Justinbenfit23 · July 10, 2021, 10:16pm

@thiagomajesk Thank you so much!
This is very helpful! So being that I’m not very concerned with the count of occurrences of each individual “special word” but rather want the sum of all occurrences of special words for each review I tweaked what you gave me for the result of special word occurrences as well as another function that counted all the words in each review. I couldn’t get it to add the ID after tweaking and I couldn’t get it to return a list of maps so now it’s a list of tuples but the at least the code is much cleaner and shorter now!

def special_words do
      special_words = ["extremely", "definitely","amazing","very","best","great","excellent","awesome","incredibly","beyond","loved","really","highly"]

      get_body()
      |> Stream.map(fn {k, v} -> {k, String.downcase(v)} end)
      |> Stream.map(fn {k, v} -> {k, String.split(v)} end)
      |> Stream.map(fn {k, v} -> {k, Enum.count(v, &(&1 in special_words))} end)
      |> Enum.to_list()
      
    end
    
def count() do
      get_body()
      |> Stream.map(fn {k, v} -> {k, String.downcase(v)} end)
      |> Stream.map(fn {k, v} -> {k, String.split(v)} end)
      |> Stream.map(fn {k, v} -> {k, Enum.count(v)} end)
      |> Enum.to_list() 
    end
def get_scores() do
      list1 = special_words()
      list2 = count()
     
      list1 |> Enum.zip(list2)
end

get_scores() returns this:

[
  {{"July 10, 2021", 7}, {"July 10, 2021", 94}},
  {{"July 10, 2021", 0}, {"July 10, 2021", 42}},... ]

(The end goal is to find the most overly positive reviews by dividing the number of special words by number of total words to create a “score” for each review). I realized that making date the ID won’t work anyway because there are multiple reviews per day. This leaves 1.) the need to create an ID for each review and 2.) to be able to figure out how to access the values inside these nested tuples to divide one by the other. Thank you for again for your help! If you have any other suggestions I’m all ears!

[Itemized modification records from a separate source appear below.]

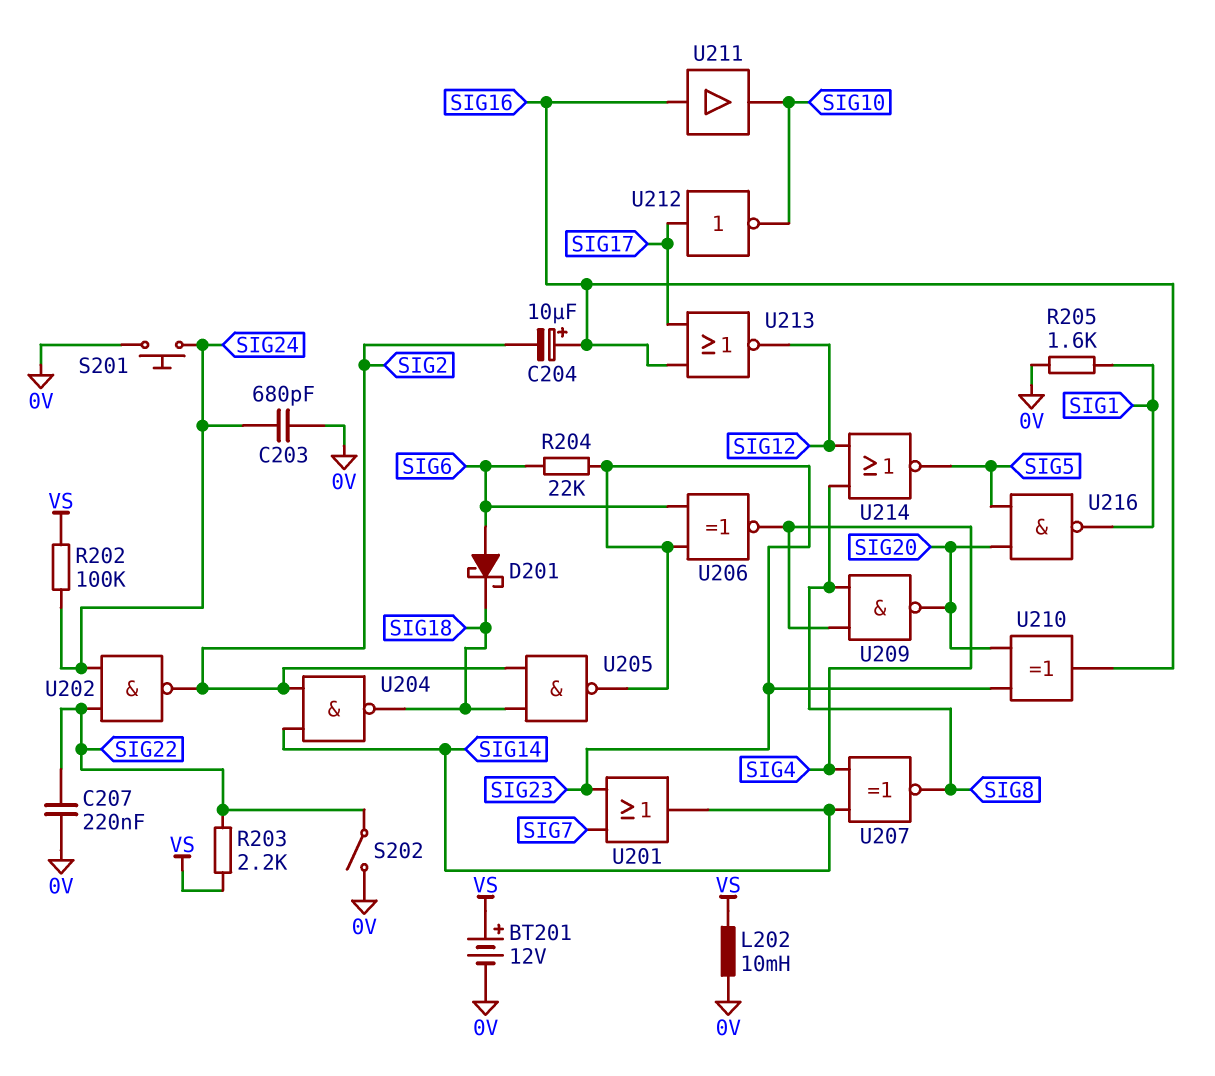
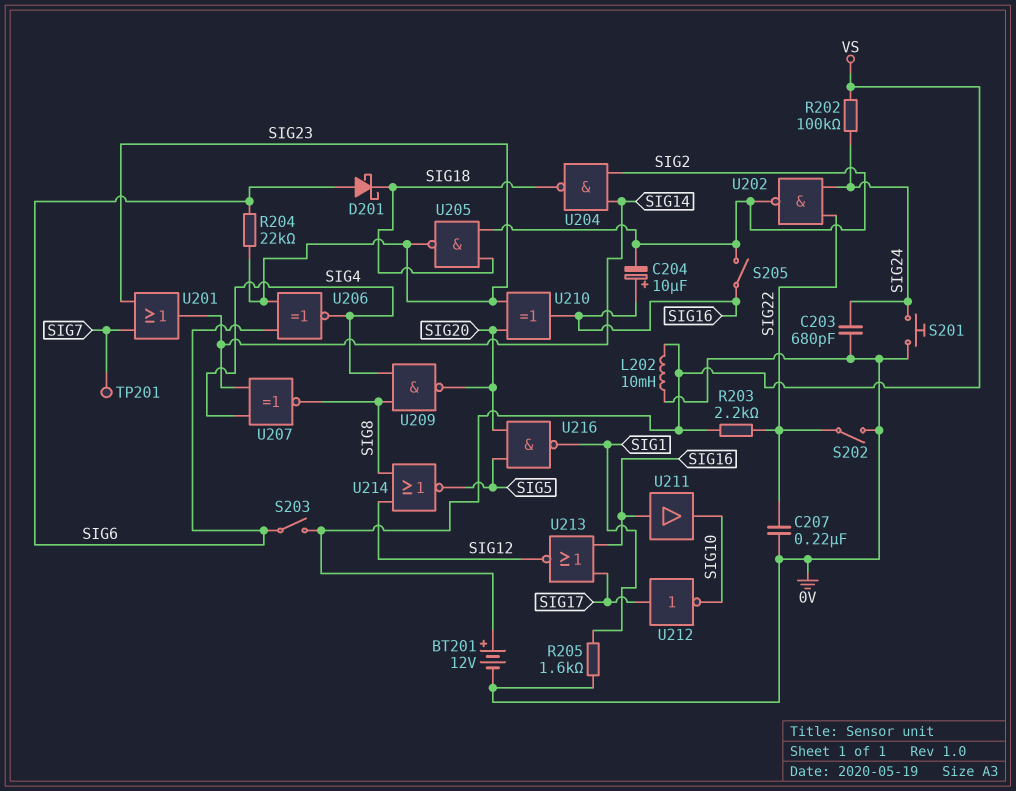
S203: none -> switch (SIG6, VS)
S205: none -> switch (SIG2, SIG16)
TP201: none -> test point (SIG7)

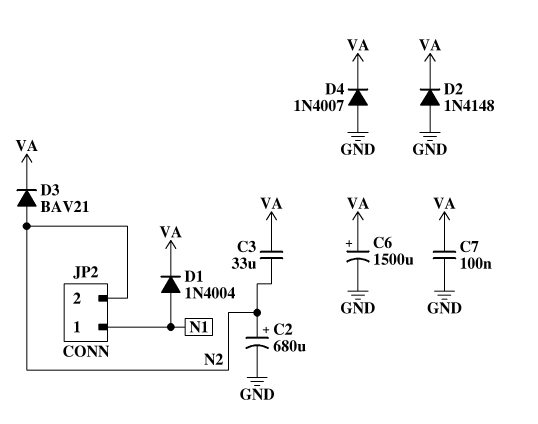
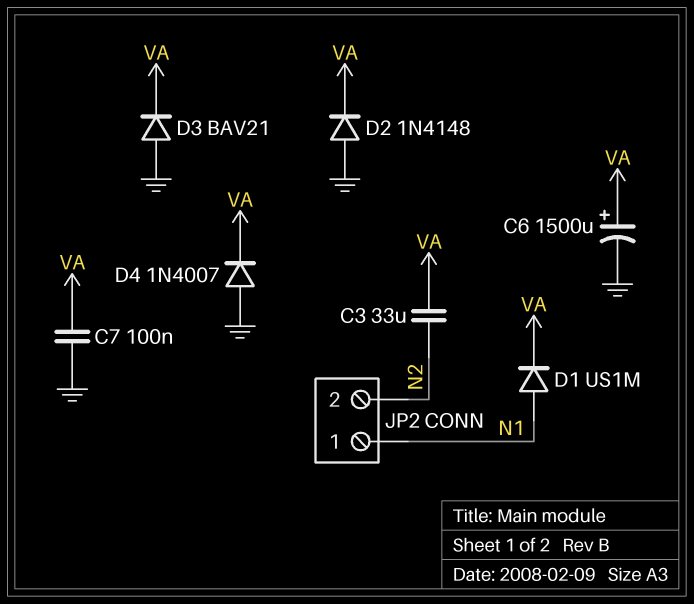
C2: 680uF (plus N2, minus GND) -> none
D1: diode 1N4004 (A N1, K VA) -> diode US1M (A N1, K VA)
D3: diode BAV21 (A N2, K VA) -> diode BAV21 (A GND, K VA)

gregvaughn · July 10, 2021, 10:32pm

Consider something like this, given your reviews and special_words in the top post:

iex(6)> compute_score = fn review -> {special, total} = review |> String.downcase |> String.split |> Enum.reduce({0, 0}, fn w, {sp, to} ->
...(6)> if w in special_words, do: {sp + 1, to + 1}, else: {sp, to + 1} end)                                                              
...(6)> special / total                                                                                                                   
...(6)> end                                                                                                                               
#Function<44.79398840/1 in :erl_eval.expr/5>
iex(7)> for {d, r} <- reviews, do: %{id: :erlang.phash2(r), date: d, score: compute_score.(r)}                                            
[
  %{date: "July 03, 2021", id: 59481064, score: 0.009615384615384616},
  %{date: "July 03, 2021", id: 47140814, score: 0.0},
  %{date: "July 03, 2021", id: 76368188, score: 0.05714285714285714}
]

compute_score uses a two-tuple accumulator to Enum.reduce to keep track of the words that match special_words and a total. I also used :erlang.phash2 to get a unique identifier based upon the review text.